In seinem Vortrag beleuchtet Prof. Luick, wie sich unsere Ernährung und damit auch unsere Kultur und auch unsere Landschaften verändert haben, nachdem seit dem 16. Jahrhundert zahlreiche neue Pflanzen aus den Amerikas nach Europa kamen. Dabei wird es nicht nur um bekannte Pflanzen wie Kartoffel und Mais gehen. Der Vortrag von Prof. Luick entstand im Kontext des 2019 in Deutschland und vor allem in Südamerika gefeierten Humboldtjahres. Der vor 250 + 3 Jahren geborene Alexander von Humboldt war Forscher, Weltreisender und Denker einer positiven Globalität. Auch durch Humboldt kamen viele Pflanzen nach Europa, die ebenfalls thematisiert werden.

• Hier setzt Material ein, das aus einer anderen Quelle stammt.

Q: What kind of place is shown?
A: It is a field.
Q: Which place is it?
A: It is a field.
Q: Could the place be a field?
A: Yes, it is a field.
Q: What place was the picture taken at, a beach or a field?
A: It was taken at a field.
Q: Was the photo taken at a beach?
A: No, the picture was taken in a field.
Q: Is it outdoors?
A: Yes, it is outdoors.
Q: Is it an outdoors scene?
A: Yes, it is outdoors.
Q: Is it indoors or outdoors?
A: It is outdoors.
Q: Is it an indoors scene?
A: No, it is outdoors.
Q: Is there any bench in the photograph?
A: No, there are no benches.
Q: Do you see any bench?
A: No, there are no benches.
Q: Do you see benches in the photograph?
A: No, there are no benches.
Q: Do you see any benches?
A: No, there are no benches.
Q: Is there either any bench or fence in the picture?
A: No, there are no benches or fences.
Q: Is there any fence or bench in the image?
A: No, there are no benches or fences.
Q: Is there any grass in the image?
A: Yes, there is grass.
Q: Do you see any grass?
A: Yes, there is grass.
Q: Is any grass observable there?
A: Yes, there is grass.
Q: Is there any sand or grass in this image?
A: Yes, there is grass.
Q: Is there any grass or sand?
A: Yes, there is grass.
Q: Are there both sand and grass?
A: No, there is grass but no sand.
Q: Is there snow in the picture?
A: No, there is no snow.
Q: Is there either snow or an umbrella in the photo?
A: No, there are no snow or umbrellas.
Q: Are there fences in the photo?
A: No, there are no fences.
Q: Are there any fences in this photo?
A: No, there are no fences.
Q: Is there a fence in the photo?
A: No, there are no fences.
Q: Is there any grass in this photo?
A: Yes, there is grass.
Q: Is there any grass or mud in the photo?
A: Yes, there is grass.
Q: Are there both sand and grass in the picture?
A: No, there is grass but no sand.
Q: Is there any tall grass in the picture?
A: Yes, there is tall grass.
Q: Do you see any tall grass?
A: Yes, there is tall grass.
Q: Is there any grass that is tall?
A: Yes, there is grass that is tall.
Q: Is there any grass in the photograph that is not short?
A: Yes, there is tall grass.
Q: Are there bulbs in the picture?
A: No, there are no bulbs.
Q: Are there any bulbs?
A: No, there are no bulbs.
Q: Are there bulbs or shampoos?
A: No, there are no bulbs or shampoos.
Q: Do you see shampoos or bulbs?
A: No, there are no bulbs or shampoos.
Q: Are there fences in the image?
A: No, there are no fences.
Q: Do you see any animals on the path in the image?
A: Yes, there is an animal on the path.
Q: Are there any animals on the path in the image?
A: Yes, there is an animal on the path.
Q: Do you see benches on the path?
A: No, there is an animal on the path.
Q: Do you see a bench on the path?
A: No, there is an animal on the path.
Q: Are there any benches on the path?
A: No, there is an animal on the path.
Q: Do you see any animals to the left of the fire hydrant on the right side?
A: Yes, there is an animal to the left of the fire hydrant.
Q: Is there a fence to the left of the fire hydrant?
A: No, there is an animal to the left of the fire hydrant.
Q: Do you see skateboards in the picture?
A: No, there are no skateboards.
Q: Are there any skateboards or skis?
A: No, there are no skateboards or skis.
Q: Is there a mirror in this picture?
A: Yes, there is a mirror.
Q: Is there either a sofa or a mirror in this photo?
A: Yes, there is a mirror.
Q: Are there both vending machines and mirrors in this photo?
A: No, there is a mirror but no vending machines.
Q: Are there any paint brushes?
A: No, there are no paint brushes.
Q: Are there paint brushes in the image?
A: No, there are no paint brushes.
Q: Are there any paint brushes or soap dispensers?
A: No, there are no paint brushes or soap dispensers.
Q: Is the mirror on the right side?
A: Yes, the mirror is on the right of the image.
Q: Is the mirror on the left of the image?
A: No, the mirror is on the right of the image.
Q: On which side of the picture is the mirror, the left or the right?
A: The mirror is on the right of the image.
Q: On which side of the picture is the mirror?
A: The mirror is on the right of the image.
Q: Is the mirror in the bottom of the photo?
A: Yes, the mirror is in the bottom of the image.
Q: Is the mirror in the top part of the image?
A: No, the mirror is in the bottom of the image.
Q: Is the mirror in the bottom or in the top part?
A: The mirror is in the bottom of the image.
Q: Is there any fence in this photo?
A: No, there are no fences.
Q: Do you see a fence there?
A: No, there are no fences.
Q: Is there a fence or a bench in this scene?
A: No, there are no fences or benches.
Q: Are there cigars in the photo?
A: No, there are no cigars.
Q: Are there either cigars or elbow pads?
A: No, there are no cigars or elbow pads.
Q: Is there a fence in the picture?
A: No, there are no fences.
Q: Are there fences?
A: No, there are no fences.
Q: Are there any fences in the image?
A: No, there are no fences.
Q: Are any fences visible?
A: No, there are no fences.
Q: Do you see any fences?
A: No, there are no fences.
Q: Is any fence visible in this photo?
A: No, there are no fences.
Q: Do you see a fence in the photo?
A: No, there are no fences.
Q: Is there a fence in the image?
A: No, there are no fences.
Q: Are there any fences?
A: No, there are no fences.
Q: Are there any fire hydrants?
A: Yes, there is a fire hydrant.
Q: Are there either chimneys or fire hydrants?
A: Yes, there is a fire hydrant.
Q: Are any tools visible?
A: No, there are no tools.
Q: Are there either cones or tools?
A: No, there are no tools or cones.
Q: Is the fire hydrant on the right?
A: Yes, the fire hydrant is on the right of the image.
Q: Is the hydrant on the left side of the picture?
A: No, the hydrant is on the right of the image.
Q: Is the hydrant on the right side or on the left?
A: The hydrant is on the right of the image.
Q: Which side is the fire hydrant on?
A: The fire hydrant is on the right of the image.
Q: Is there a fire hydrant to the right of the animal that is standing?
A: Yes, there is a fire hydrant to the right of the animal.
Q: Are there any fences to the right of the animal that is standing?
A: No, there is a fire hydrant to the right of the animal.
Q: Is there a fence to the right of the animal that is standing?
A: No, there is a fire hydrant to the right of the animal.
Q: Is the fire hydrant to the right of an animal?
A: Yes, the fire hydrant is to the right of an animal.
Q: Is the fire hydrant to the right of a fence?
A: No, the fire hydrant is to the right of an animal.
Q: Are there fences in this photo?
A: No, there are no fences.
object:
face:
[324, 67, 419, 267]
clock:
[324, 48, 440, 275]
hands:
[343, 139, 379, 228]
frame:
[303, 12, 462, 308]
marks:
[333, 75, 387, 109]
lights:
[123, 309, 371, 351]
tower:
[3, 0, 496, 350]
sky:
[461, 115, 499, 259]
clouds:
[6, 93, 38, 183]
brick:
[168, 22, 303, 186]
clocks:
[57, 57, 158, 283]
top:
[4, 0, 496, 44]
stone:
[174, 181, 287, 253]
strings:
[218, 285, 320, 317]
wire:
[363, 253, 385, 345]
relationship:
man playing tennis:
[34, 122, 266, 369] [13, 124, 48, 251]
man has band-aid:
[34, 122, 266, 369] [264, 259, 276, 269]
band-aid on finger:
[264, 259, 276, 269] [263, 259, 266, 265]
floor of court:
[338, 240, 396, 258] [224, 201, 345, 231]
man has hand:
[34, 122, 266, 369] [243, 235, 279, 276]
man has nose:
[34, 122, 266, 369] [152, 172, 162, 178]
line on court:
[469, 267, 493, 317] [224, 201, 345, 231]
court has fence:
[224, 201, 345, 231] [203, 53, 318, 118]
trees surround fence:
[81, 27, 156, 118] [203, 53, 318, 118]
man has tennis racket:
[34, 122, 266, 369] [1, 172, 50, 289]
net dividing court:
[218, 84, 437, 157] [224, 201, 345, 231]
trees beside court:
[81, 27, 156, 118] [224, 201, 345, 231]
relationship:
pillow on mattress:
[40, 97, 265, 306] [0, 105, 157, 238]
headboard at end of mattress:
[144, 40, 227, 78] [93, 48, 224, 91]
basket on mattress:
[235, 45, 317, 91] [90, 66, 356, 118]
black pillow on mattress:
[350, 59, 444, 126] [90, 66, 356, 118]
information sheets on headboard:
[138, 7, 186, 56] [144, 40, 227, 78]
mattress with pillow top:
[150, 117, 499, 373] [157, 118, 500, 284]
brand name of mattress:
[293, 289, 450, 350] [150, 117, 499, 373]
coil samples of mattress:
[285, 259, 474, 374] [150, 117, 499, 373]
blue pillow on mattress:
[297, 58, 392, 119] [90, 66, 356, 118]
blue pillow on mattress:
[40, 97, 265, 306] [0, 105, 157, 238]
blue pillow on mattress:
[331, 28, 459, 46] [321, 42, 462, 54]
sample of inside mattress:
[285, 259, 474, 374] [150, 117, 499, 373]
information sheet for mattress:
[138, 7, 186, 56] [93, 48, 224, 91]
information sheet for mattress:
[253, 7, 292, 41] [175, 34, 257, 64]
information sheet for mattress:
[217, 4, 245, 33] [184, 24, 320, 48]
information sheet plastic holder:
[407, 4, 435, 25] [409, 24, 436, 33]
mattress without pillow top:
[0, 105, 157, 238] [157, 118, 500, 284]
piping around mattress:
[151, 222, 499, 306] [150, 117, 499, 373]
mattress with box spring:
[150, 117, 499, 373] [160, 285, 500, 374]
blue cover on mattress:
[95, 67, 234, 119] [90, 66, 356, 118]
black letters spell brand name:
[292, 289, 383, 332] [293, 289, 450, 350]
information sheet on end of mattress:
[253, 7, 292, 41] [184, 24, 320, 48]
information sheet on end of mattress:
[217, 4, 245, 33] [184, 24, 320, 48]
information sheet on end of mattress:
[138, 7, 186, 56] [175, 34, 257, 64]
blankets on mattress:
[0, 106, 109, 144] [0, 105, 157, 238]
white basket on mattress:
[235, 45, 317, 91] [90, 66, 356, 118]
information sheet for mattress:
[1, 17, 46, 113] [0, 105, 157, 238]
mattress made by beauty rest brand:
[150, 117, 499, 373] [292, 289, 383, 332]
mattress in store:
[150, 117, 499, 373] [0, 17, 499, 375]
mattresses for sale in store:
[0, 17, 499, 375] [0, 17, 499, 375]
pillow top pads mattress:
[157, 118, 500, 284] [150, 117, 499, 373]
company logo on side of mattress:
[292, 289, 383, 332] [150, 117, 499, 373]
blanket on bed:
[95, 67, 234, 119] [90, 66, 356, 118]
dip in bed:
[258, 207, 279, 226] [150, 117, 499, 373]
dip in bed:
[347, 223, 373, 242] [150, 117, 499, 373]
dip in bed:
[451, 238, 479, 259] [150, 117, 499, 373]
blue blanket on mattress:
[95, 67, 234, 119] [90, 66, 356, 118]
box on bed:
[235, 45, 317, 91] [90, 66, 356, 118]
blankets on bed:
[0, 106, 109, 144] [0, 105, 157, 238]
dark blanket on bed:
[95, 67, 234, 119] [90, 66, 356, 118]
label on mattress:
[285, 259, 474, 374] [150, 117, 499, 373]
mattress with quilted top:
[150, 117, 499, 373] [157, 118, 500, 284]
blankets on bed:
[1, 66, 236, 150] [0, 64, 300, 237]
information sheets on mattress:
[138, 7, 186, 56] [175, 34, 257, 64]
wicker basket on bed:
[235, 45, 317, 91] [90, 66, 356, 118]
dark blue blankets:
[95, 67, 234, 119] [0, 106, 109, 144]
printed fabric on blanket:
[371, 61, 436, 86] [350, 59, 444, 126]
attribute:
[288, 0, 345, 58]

Der Vortrag findet in Kooperation mit dem Bildungswerk Hilzingen statt.
Ort: Vortragsraum im Dachgeschoss

So, 11.09.22 Tag des offenen Denkmals, 14 Uhr in der Remise: Vortrag zur Arrestzelle

14 Uhr: Vortrag von Herrn Reinhard Frank: Die Inschriften der dörflichen Arrestzelle in Hilzingen.

In der Hilzinger Ortsmitte liegt die Schlossanlage aus dem 17. Jh. mit Park und Schloss (heute Rathaus), Amtshaus und Remise (heute Museum). Eine Arrestzelle im Museum, die ca. 1750 – 1820 genutzt wurde, weist originale Inschriften und Zeichnungen von einstigen Delinquenten auf. 2018 wurden in Absprache mit der Denkmalpflege die Wände fachgerecht restauriert und konserviert. In einer Forschungsarbeit hat der Jurist Reinhard Frank die Inschriften und Kritzeleien auf den Wänden untersucht und veröffentlicht. Das Buch liegt im Museum zum Verkauf aus. Herr Frank stellt in einem Vortrag um 14 Uhr die Ergebnisse der Öffentlichkeit vor.

Das Museum, die Arrestzelle und das Museumscafé sind von 14 – 17 Uhr geöffnet.

Der nächste Öffnungssonntag ist 02.10.22.